The best management option for a 56-year-old patient with a history of acute pancreatitis who has a 2.5 cm calcified splenic artery aneurysm is splenectomy with removal of the affected artery (option C). This is because the aneurysm is large (≥2 cm) and calcified, which increases the rupture risk, and the patient has a history of pancreatitis, a known risk factor for both aneurysm formation and rupture 1. Some key points to consider in this case include:

  • The size of the aneurysm: aneurysms larger than 2 cm carry a significant rupture risk of 10-25%, with mortality rates of 25-70% if rupture occurs 1.
  • The presence of calcification: this indicates chronic disease and potential wall weakening, further increasing the rupture risk.
  • The history of pancreatitis: this is a known risk factor for both aneurysm formation and rupture.
  • The potential consequences of rupture: these can be severe, with high mortality rates, and include the "double rupture phenomenon" where an initial small bleed is followed by a major rupture with rapid intra-abdominal bleeding and haemorrhagic shock 1. Splenectomy with removal of the affected artery (option C) would be the most definitive treatment in this scenario, as it eliminates both the aneurysm and the risk of collateral vessel formation that could lead to recurrence 1. Following splenectomy, the patient would require appropriate vaccinations against encapsulated organisms and lifelong antibiotic prophylaxis to prevent overwhelming post-splenectomy infection.

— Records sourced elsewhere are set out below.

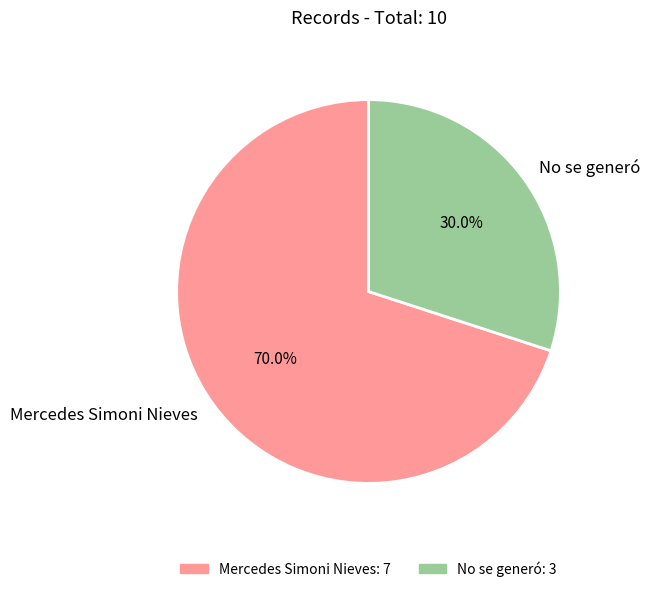

What is the total percentage of Mercedes Simoni Nieves and No se generó?

100.0%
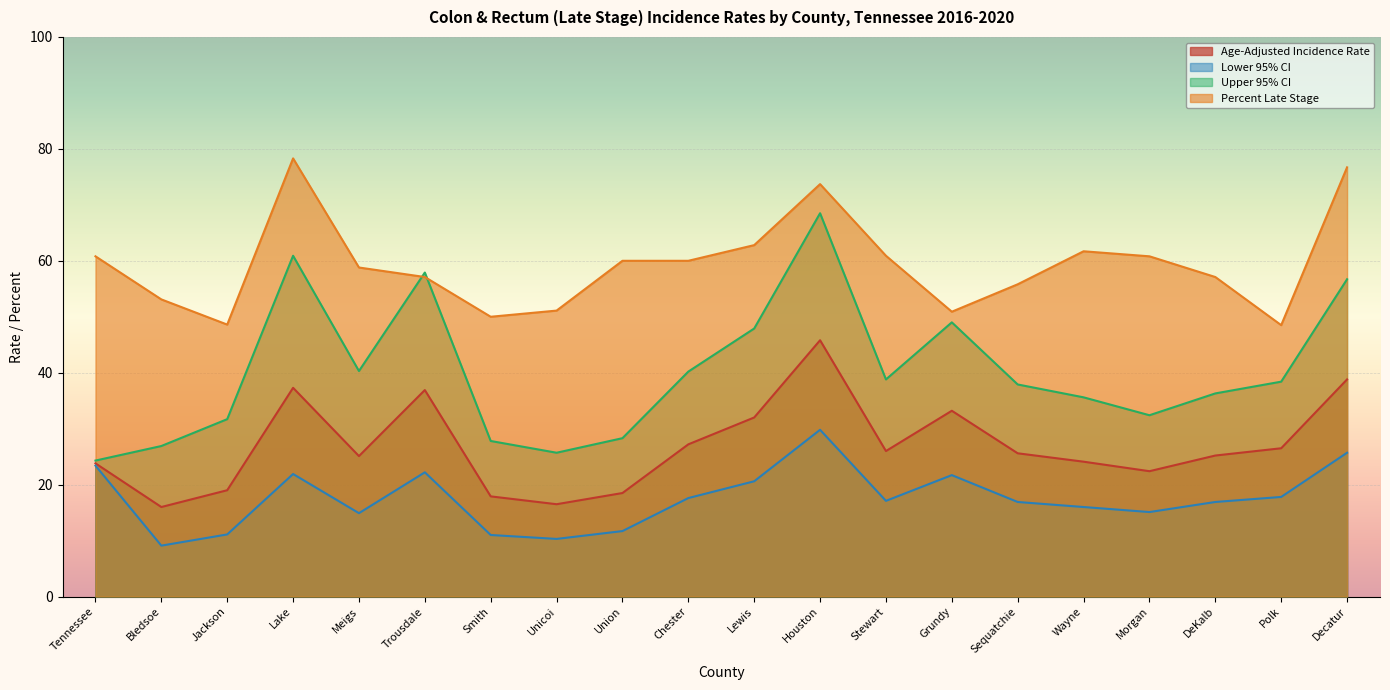

Which label corresponds to the largest value in the chart?

Lake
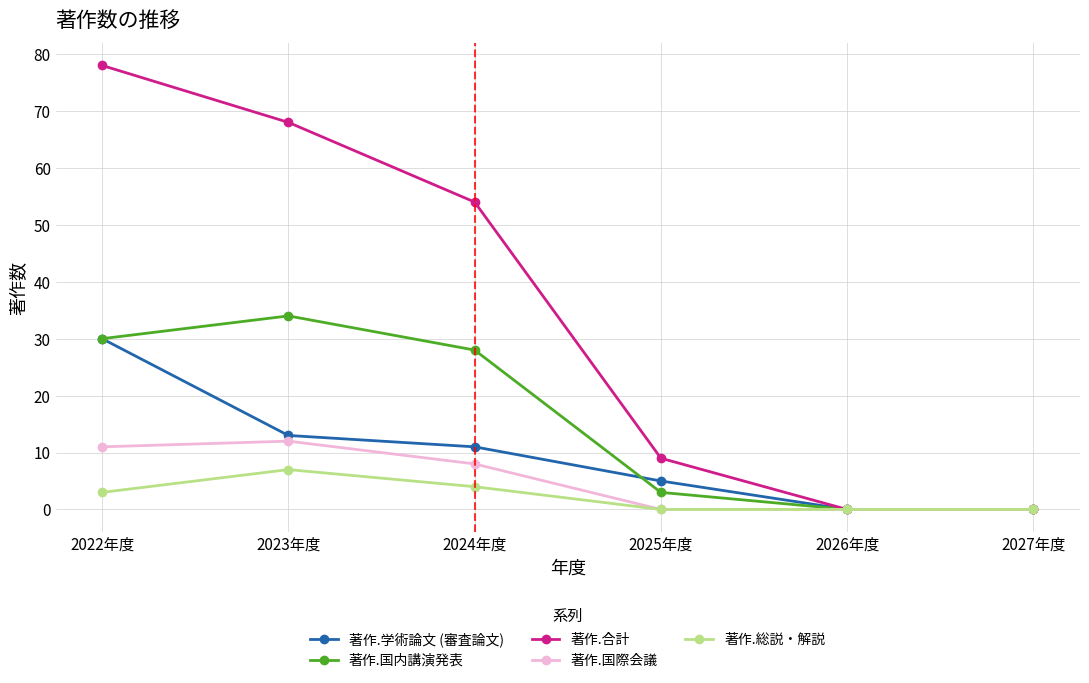

Rank the series at 2023年度 from highest to lowest value.

著作.合計, 著作.国内講演発表, 著作.学術論文 (審査論文), 著作.国際会議, 著作.総説・解説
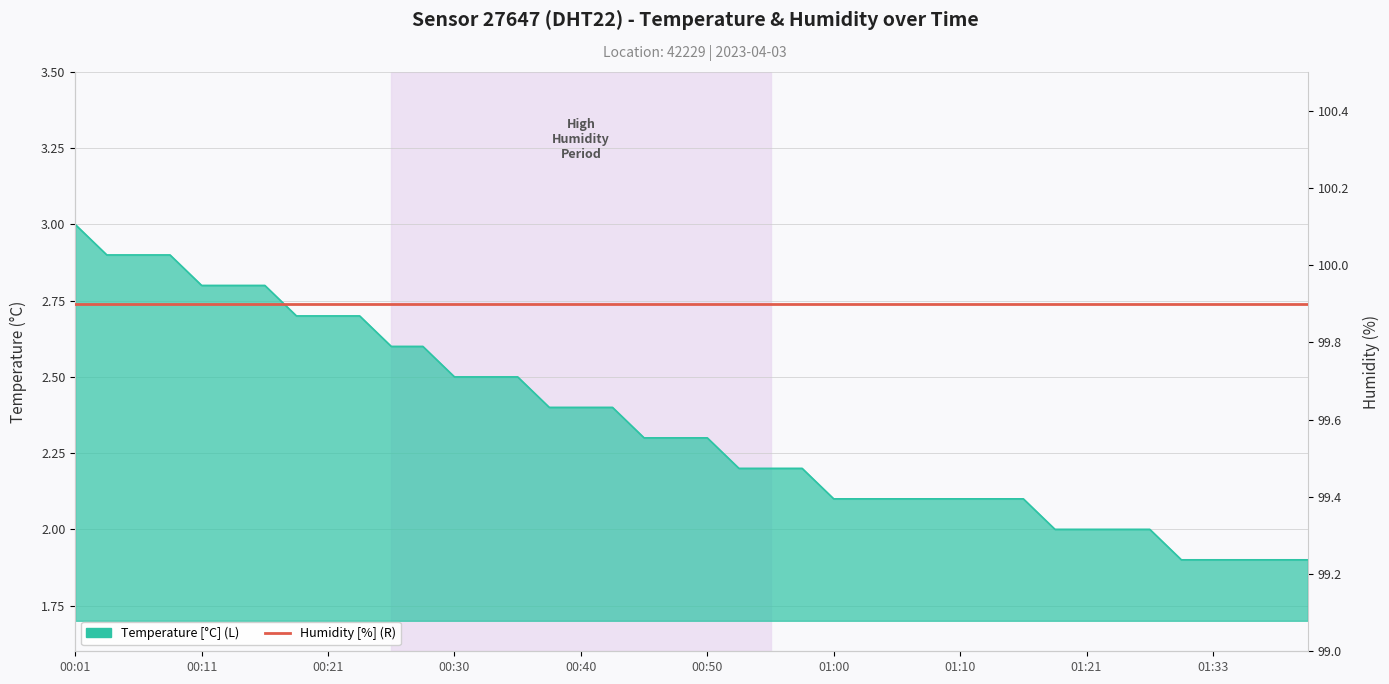

Where is the data nearest to the value 2?

01:18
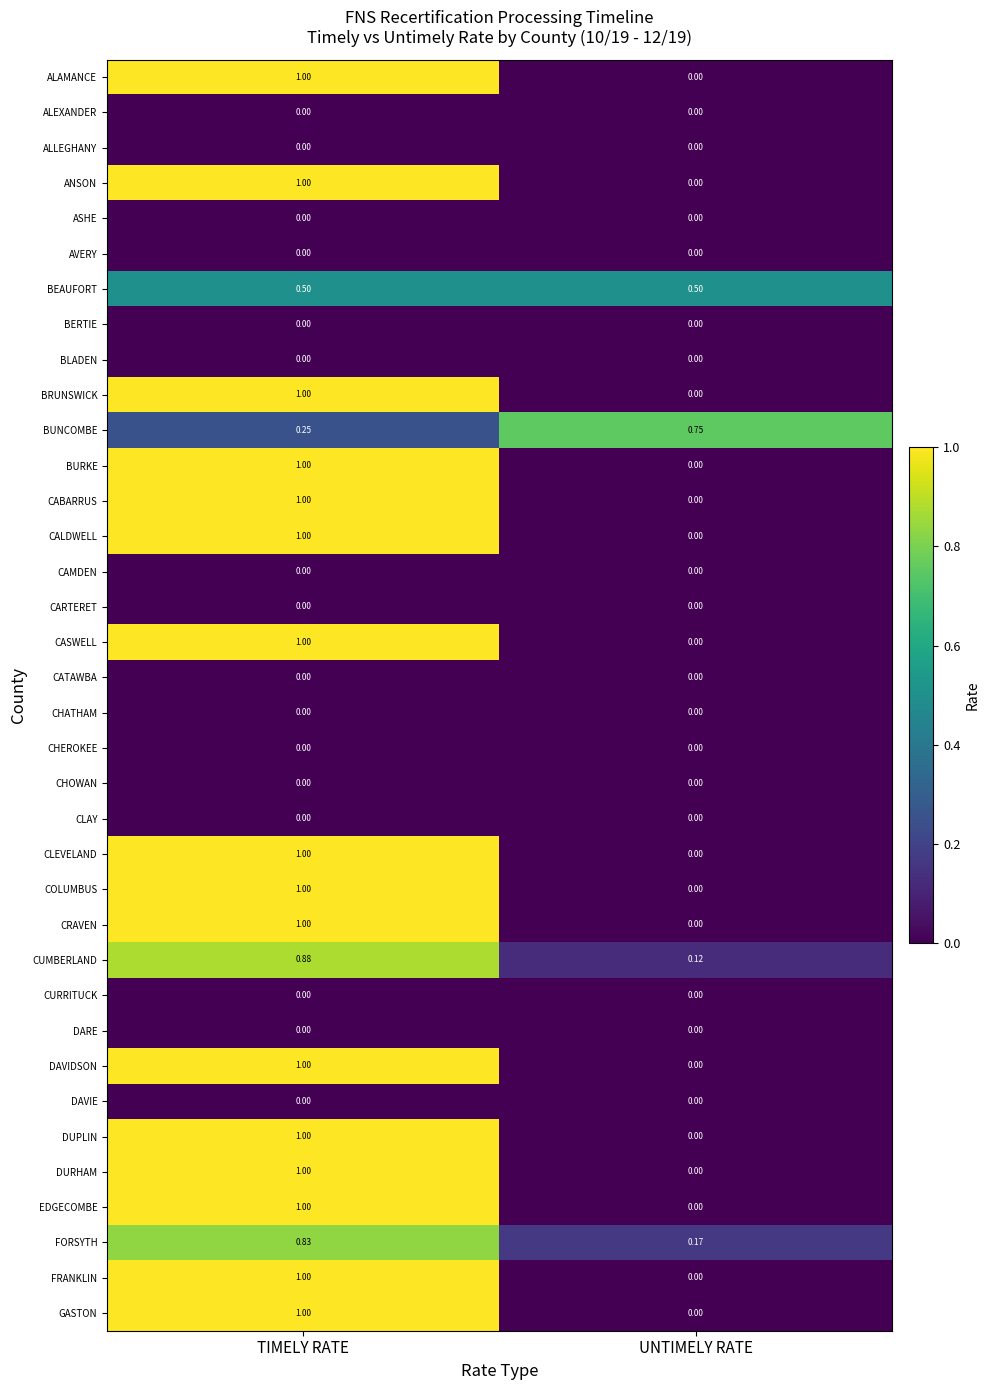

At which label does CABARRUS reach its minimum?

UNTIMELY RATE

Observation (option A) is not appropriate given the high rupture risk, and ligation of the aneurysm (option B) may not be as effective in preventing recurrence as splenectomy with removal of the affected artery.

From the Research

Management Options for Splenic Aneurysm

  • The patient has a history of acute pancreatitis and presents with a splenic aneurysm of 2.5cm with calcification.
  • Considering the size of the aneurysm and its potential for rupture, management options should be carefully evaluated.
  • According to the study by 2, splenic artery pseudoaneurysm is rare and usually a complication of pancreatitis or trauma, and the authors recommend repair of all splenic artery pseudoaneurysms.

Treatment Approaches

  • The study by 3 presents a case of a ruptured splenic artery aneurysm as a complication of acute pancreatitis, where the patient underwent immediate surgery with excision of the pseudoaneurysm, spleen, and part of the pancreatic tail.
  • Another approach is transcatheter embolization, as reported in the study by 4, where a 49-year-old male with recurrent pancreatitis and a splenic artery pseudoaneurysm underwent successful embolization with complete resolution of symptoms.
  • Splenectomy with removal of the affected artery is also a possible management option, as mentioned in the study by 2, where 4 patients underwent splenectomy and distal pancreatectomy.

Best Management Option

  • Based on the available evidence, the best management option for the patient with a 2.5cm splenic aneurysm and calcification would be either splenectomy with removal of the affected artery or transcatheter embolization, considering the patient's history of acute pancreatitis and the size of the aneurysm.
  • However, the final decision should be made by a specialist tertiary center, taking into account the patient's overall condition and the potential risks and benefits of each management option, as suggested by the study by 5.